Segment Open
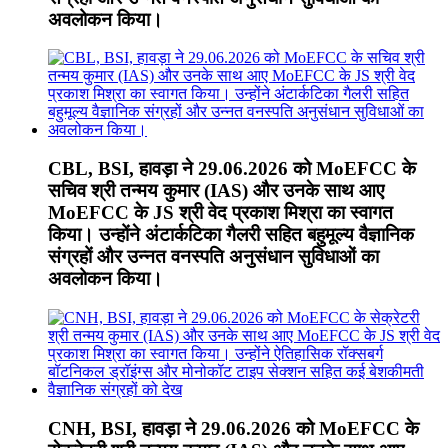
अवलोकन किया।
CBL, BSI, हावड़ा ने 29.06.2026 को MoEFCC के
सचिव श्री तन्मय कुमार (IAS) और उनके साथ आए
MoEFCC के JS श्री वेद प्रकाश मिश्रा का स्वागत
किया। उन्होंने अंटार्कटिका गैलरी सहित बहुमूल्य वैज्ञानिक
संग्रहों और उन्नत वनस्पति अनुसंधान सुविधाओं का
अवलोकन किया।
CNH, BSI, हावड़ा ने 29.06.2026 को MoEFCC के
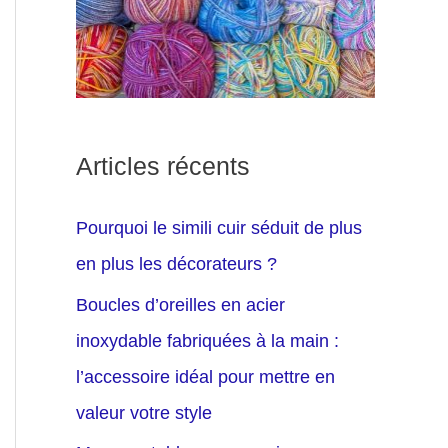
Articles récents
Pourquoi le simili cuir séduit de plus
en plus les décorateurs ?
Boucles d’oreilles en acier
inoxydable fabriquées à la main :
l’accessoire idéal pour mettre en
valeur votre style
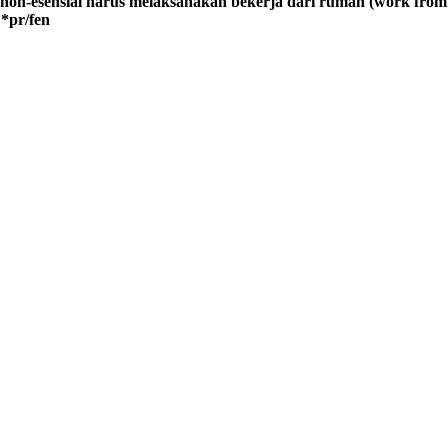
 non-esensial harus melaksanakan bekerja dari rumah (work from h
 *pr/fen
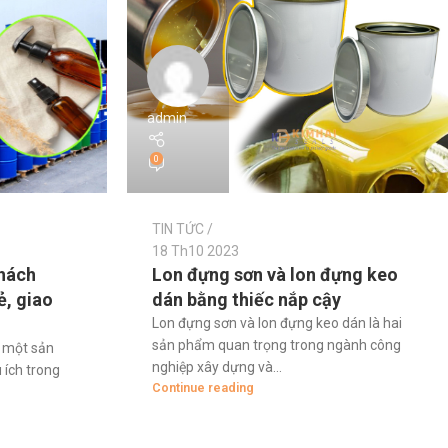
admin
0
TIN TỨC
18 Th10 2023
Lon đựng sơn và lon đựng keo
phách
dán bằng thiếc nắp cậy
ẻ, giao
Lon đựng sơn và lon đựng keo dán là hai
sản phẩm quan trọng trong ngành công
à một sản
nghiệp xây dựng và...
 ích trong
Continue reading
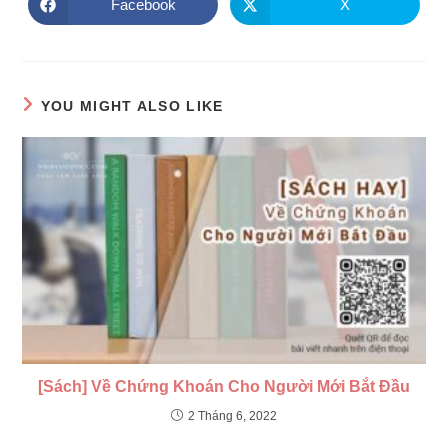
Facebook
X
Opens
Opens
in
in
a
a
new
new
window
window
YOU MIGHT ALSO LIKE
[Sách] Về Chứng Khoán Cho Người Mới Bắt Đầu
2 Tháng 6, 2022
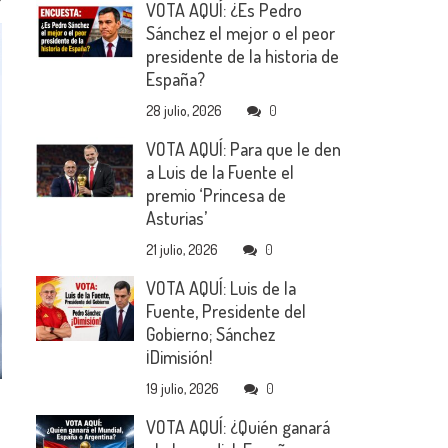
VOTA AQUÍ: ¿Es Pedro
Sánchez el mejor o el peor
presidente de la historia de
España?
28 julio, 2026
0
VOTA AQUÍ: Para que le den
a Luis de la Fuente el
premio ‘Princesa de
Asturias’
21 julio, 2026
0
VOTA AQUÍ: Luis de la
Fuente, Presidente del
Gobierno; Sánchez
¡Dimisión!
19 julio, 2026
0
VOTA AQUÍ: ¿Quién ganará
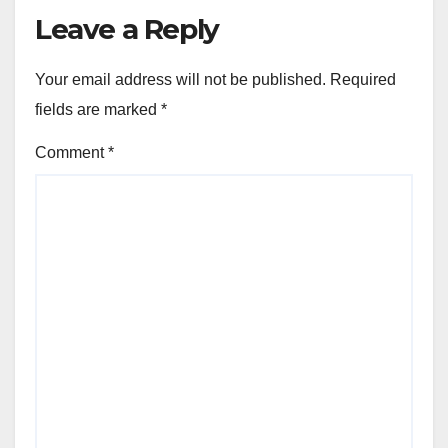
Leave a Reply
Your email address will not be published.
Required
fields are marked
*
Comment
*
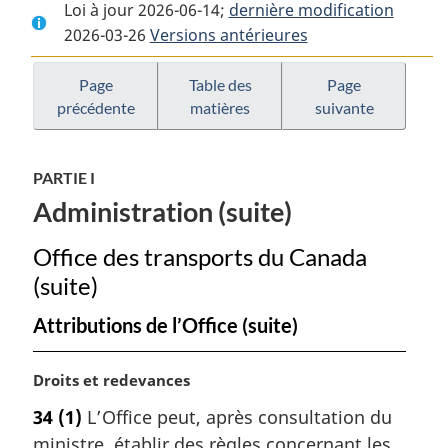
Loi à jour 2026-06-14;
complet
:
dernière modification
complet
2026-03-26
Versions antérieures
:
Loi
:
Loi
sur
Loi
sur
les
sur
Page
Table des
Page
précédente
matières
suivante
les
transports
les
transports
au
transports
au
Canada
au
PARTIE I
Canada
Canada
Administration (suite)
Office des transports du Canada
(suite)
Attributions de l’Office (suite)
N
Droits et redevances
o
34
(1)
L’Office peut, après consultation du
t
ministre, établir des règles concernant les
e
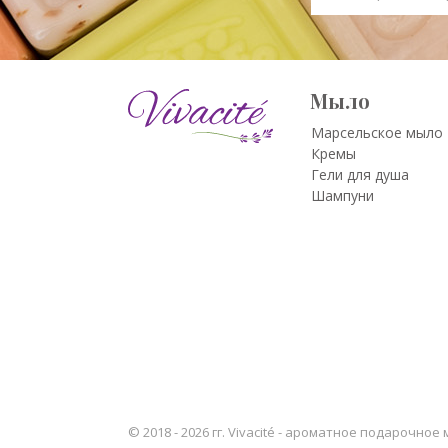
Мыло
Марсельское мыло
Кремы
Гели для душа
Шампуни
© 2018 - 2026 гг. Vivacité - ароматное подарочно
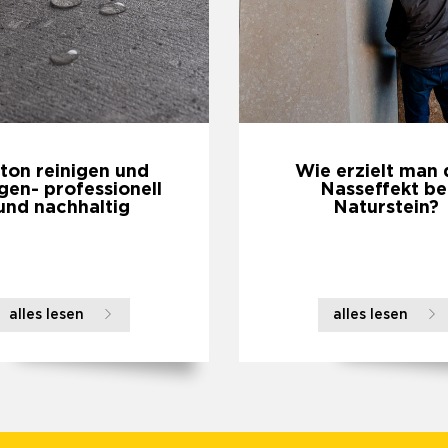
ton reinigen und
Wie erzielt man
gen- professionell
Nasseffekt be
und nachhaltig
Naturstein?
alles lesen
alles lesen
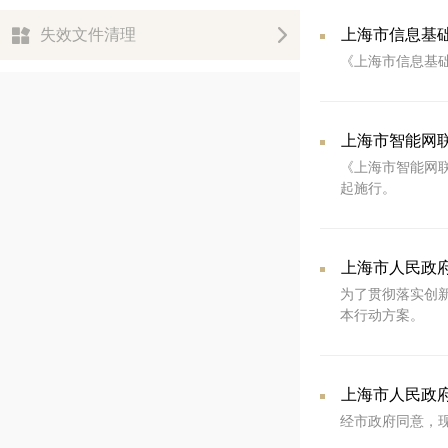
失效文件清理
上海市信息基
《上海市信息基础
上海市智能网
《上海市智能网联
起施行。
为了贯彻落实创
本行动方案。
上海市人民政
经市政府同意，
Segment Closed
Task statement:
Find each line in the items that contains the string "VOTA", treating capital and lowercase letters as different, and copy those lines out.

Response for this exercise:
VOTA AQUÍ: ¿Es Pedro
VOTA AQUÍ: Para que le den
VOTA AQUÍ: Luis de la
VOTA AQUÍ: ¿Quién ganará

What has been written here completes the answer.